Hoang Nhat-Duc
Institute of Research and Development, Duy Tan University, Da Nang 550000, Vietnam.
Faculty of Civil Engineering, Duy Tan University, Da Nang 550000, Vietnam.
Comput Intell Neurosci. 2021 Feb 16;2021:8820116. doi: 10.1155/2021/8820116. eCollection 2021.

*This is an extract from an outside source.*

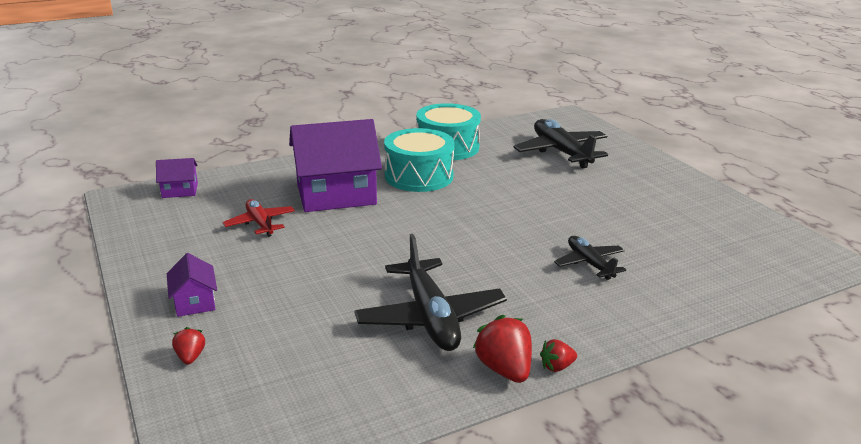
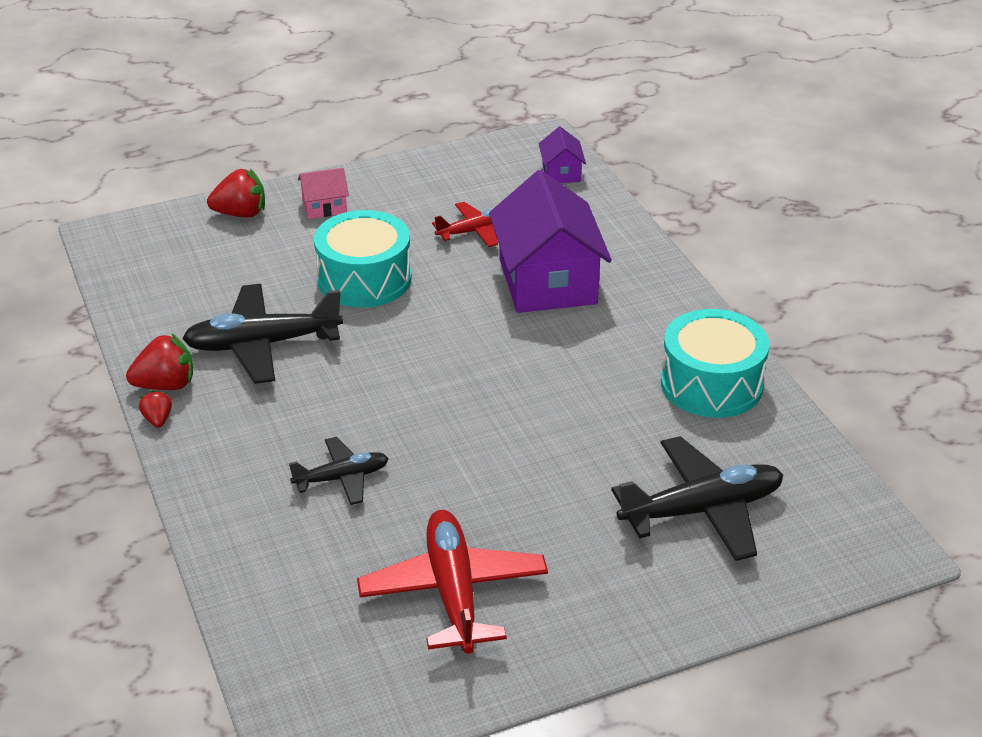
camera: 95 degrees right, 10 degrees up
purple house [167,253,217,317] -> pink house [298,168,349,219]
red strawberry [172,327,205,365] -> red strawberry [207,169,265,218], size x1.79
turquoise drum [384,128,454,192] -> turquoise drum moved to [314,210,411,308]
none -> red plane [357,510,548,654]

Up-to-date information regarding impervious surface is valuable for urban planning and management. The objective of this study is to develop neural computing models used for automatic impervious surface area detection at a regional scale. To achieve this task, advanced optimizers of adaptive moment estimation (Adam), a variation of Adam called Adamax, Nesterov-accelerated adaptive moment estimation (Nadam), Adam with decoupled weight decay (AdamW), and a new exponential moving average variant (AMSGrad) are used to train the artificial neural network models employed for impervious surface detection. These advanced optimizers are benchmarked with the conventional gradient descent with momentum (GDM). Remotely sensed images collected from Sentinel-2 satellite for the study area of Da Nang city (Vietnam) are used to construct and verify the proposed approach. Moreover, texture descriptors including statistical measurements of color channels and binary gradient contour are employed to extract useful features for the neural computing model-based pattern recognition. Experimental result supported by statistical test points out that the Nadam optimizer-based neural computing model has achieved the most desired predictive accuracy for the data collected in the studied region with classification accuracy rate of 97.331%, precision = 0.961, recall = 0.984, negative predictive value = 0.985, and F1 score = 0.972. Therefore, the model developed in this study can be a helpful tool for decision-makers in the task of urban land-use planning and management.
有关不透水表面的最新信息对城市规划和管理很有价值。本研究的目的是开发用于区域尺度自动检测不透水表面积的神经计算模型。为完成此任务,使用了自适应矩估计(Adam)的高级优化器、Adam的一种变体Adamax、Nesterov加速自适应矩估计(Nadam)、带解耦权重衰减的Adam(AdamW)以及一种新的指数移动平均变体(AMSGrad)来训练用于不透水表面检测的人工神经网络模型。这些高级优化器与传统的动量梯度下降(GDM)进行了基准测试。使用从哨兵2号卫星收集的越南岘港市研究区域的遥感图像来构建和验证所提出的方法。此外,包括颜色通道统计测量和二元梯度轮廓的纹理描述符被用于为基于神经计算模型的模式识别提取有用特征。统计测试支持的实验结果表明,基于Nadam优化器的神经计算模型对研究区域收集的数据实现了最理想的预测精度,分类准确率为97.331%,精确率 = 0.961,召回率 = 0.984,阴性预测值 = 0.985,F1分数 = 0.972。因此,本研究中开发的模型可以成为城市土地利用规划和管理任务中决策者的有用工具。